Troviamo ancora  Fabrizio De André con La Canzone di Marinella, che è la storia di una prostituta uccisa dal suo protettore e il cui corpo fu trovato massacrato sul greto di un torrente.  Ma la sensibilità di De André che , da sempre  a fianco di  chi soffre, di chi viene ucciso, di quelli che non hanno voce per farsi ascoltare, dei dannati della terra, degli ultimi, degli scarti della società, ne trasfigura l'immagine e il vento che la vide così bella dal fiume la portò sopra una stella, perché come tutte le più belle cose - vivesti solo un giorno come le rose.

 Nemmeno oggi mancano, in verità, canzoni  dure, ma 'unica che, mi pare, parla di femminicidio  è quella di Emis Killa che in  3 messaggi in segreteria, canta: voglio vedere la vita fuggire dai tuoi occhi - io ci ho provato e tu mi hai detto no - e ora con quella cornetta ti ci strozzerò.
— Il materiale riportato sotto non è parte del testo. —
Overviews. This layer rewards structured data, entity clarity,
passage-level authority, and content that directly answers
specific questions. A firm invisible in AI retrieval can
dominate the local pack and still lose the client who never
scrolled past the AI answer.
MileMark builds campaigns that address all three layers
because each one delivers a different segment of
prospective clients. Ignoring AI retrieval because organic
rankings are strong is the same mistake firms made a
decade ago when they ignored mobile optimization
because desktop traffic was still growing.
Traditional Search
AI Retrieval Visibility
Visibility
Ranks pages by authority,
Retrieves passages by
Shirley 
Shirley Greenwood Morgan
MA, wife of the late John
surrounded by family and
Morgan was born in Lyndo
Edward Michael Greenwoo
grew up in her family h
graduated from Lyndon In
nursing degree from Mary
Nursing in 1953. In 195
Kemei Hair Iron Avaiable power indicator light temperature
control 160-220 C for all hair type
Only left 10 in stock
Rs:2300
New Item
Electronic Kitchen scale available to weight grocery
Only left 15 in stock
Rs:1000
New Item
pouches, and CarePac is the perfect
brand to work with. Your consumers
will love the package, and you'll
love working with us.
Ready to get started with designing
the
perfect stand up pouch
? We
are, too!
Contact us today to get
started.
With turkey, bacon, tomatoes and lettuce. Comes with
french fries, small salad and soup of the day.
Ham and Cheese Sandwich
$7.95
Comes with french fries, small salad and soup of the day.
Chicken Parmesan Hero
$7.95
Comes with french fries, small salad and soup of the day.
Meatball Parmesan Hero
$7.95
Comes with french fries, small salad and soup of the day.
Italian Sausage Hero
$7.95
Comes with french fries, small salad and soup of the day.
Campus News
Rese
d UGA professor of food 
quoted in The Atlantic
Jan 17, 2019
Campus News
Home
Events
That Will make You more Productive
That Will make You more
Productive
Un linguaggio duro, consapevole del destino che tocca alla sua donna, diversamente da quello degli anni Sessanta dove chi uccideva lo faceva perché accecato dalla gelosia, distrutto dal dolore per essere stato lasciato, quasi a giustificare l'insano gesto, l'orgoglio ferito del maschio che grida vendetta al cielo e deve giustifica verso la società la sua integrità di uomo.